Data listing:
= = = =
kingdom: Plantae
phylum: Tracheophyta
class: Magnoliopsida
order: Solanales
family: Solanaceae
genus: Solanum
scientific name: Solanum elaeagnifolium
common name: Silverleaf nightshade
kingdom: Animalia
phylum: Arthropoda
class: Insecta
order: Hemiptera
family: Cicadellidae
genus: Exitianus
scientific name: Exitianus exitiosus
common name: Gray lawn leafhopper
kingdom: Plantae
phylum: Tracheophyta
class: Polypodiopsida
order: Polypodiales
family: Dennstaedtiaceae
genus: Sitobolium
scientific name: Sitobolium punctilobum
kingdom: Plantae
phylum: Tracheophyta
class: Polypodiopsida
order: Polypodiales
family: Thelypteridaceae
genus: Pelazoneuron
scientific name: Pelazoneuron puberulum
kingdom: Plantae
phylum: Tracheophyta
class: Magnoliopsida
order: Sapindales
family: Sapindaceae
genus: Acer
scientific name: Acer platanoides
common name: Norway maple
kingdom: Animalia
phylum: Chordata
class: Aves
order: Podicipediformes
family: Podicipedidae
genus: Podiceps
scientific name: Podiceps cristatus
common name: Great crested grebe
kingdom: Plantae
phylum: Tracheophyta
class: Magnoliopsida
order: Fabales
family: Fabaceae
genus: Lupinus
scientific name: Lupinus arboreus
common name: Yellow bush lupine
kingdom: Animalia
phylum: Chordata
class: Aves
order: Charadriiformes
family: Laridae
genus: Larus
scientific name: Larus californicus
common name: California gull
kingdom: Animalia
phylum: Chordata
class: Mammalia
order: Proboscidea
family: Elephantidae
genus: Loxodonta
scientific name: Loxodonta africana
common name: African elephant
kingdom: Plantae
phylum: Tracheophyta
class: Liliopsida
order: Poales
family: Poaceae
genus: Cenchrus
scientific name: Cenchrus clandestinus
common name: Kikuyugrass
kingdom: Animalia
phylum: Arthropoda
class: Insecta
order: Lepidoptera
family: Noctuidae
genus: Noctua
= = = =
**WRITTEN PROBLEM**
Put every line from the records above into a numbered list, skipping any blank lines.

**TASK SOLUTION**
1. kingdom: Plantae
2. phylum: Tracheophyta
3. class: Magnoliopsida
4. order: Solanales
5. family: Solanaceae
6. genus: Solanum
7. scientific name: Solanum elaeagnifolium
8. common name: Silverleaf nightshade
9. kingdom: Animalia
10. phylum: Arthropoda
11. class: Insecta
12. order: Hemiptera
13. family: Cicadellidae
14. genus: Exitianus
15. scientific name: Exitianus exitiosus
16. common name: Gray lawn leafhopper
17. kingdom: Plantae
18. phylum: Tracheophyta
19. class: Polypodiopsida
20. order: Polypodiales
21. family: Dennstaedtiaceae
22. genus: Sitobolium
23. scientific name: Sitobolium punctilobum
24. kingdom: Plantae
25. phylum: Tracheophyta
26. class: Polypodiopsida
27. order: Polypodiales
28. family: Thelypteridaceae
29. genus: Pelazoneuron
30. scientific name: Pelazoneuron puberulum
31. kingdom: Plantae
32. phylum: Tracheophyta
33. class: Magnoliopsida
34. order: Sapindales
35. family: Sapindaceae
36. genus: Acer
37. scientific name: Acer platanoides
38. common name: Norway maple
39. kingdom: Animalia
40. phylum: Chordata
41. class: Aves
42. order: Podicipediformes
43. family: Podicipedidae
44. genus: Podiceps
45. scientific name: Podiceps cristatus
46. common name: Great crested grebe
47. kingdom: Plantae
48. phylum: Tracheophyta
49. class: Magnoliopsida
50. order: Fabales
51. family: Fabaceae
52. genus: Lupinus
53. scientific name: Lupinus arboreus
54. common name: Yellow bush lupine
55. kingdom: Animalia
56. phylum: Chordata
57. class: Aves
58. order: Charadriiformes
59. family: Laridae
60. genus: Larus
61. scientific name: Larus californicus
62. common name: California gull
63. kingdom: Animalia
64. phylum: Chordata
65. class: Mammalia
66. order: Proboscidea
67. family: Elephantidae
68. genus: Loxodonta
69. scientific name: Loxodonta africana
70. common name: African elephant
71. kingdom: Plantae
72. phylum: Tracheophyta
73. class: Liliopsida
74. order: Poales
75. family: Poaceae
76. genus: Cenchrus
77. scientific name: Cenchrus clandestinus
78. common name: Kikuyugrass
79. kingdom: Animalia
80. phylum: Arthropoda
81. class: Insecta
82. order: Lepidoptera
83. family: Noctuidae
84. genus: Noctua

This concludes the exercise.